#### The task:
In the essay below on the "power of life," what name is given to the man-made dark energy characterized by domination and division?

#### Extract:
------------------------------------------------------------

Wonderful things have always happened, often quite unexpectedly. For a period of time a gentle "push" is felt in the population — it gathers momentum — and then suddenly: Slavery is officially ended — Child Labor laws are passed — Women are given the vote — Social Security is enacted. And in our own day we've seen movements for betterment emerge: e.g. the Civil Rights Movement, Women's Liberation, Gay Liberation, the Green Movement, the Movement for Prison Reform, the Movement for the Forgiveness of International Debt, the Anti-War Movement and the Peace Movement. Where did all those things come from?

Some will say they are of completely human making. But when one looks over the landscape it is clear that what is happening is not completely our own. No single individual started those processes. Rather the stimulus began as a deep down primordial urge, an inner push which caused like-minded individuals to emerge and gravitate toward one another. Elements of a common impetus began to coalesce — and often unbeknownst to those who participate — they became part of something bigger than any one of them, or even of all of them together. People are caught up in the "power of life" — truth, honesty, love, justice. Release those things in even tiny quantities and they begin to grow and spread. As long as the process is open, honest, good willed and unimpeded it will keep moving, shifting, adjusting, until it reaches its fulfillment. Unobstructed it will take over and eventually encompass the universe.

On a smaller scale, that same "power of life" is experienced in our everyday lives. Perform a small act of love, and your heart and the heart of another are touched and opened. This opening leads to yet more love. A deliberate good deed triggers a process, it begins to spread and grow. In the ideal, it will take over the world just as Jesus said it would. The goal is to affirm and enhance everyone and everything, all that is good, worthwhile, beautiful and lovable. It is a process geared toward the ultimate unity of everything. It would have already embraced the world, if only we humans hadn't hindered it.

Some people attribute this dynamic to the natural process of human maturing. Others, with faith, recognize it as the work of the Spirit among us and what Jesus meant when he spoke of the "Coming Kindom". Whatever its source, we are caught up in a process that can take us over — the power of life, the power of love. It is at work in the universe at large, and also in human hearts and minds. Like it or not, "The Force" is with us and it will ultimately prevail.

The Way of the World: Domination & Division…

Of course the "push" of Spirit is not the only "push" we experience. There is a man-made, Darth Vadar-like dark energy, which opposes Spirit and is characterized by "domination" and "division". Lets call it "The Way of the World". It is a dynamic of which we can hardly be ignorant because we live right in the middle of it and have been its beneficiaries. More and more people claim that it represents the true "flow of the universe", i.e. the normal unfolding of life, the key to life's meaning. We are urged to be realists, to stop dreaming, to "get with the program". To some degree we have, we could hardly have done otherwise. But having benefited greatly from it, now, as our passing from the scene gets closer and closer, we cannot help but wonder whether there still isn't too much "Way of the World" in us and not enough Spirit. Finally being able to raise that question is one of the benefits of growing older.

------------------------------------------------------------

#### Excerpted records:
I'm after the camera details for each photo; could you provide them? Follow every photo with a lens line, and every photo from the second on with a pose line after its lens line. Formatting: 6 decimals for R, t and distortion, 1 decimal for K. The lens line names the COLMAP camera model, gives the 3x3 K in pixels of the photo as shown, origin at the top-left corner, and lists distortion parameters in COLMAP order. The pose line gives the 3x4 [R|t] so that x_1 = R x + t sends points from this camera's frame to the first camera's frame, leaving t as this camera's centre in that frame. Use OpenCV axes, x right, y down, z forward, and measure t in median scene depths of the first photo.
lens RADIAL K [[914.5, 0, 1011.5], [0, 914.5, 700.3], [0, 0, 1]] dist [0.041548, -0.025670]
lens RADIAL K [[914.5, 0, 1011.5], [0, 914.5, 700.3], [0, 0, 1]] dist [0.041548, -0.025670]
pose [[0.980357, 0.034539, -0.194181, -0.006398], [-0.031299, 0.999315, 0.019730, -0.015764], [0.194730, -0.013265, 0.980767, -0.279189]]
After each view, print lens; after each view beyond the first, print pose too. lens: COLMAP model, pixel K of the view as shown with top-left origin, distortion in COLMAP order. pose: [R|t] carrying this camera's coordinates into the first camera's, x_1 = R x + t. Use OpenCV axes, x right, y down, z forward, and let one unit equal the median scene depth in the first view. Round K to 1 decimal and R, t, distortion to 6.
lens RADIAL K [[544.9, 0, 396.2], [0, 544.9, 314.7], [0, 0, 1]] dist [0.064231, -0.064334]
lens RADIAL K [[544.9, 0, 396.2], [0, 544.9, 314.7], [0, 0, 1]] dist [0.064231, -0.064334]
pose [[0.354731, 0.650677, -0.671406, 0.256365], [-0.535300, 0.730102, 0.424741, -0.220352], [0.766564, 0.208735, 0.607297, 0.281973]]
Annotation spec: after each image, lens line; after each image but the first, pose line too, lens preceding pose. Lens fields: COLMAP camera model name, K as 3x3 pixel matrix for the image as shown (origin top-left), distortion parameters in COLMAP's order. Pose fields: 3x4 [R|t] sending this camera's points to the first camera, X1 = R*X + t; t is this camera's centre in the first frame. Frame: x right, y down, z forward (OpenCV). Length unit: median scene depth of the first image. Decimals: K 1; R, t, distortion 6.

------------------------------------------------------------

#### Written reply:
"The Way of the World."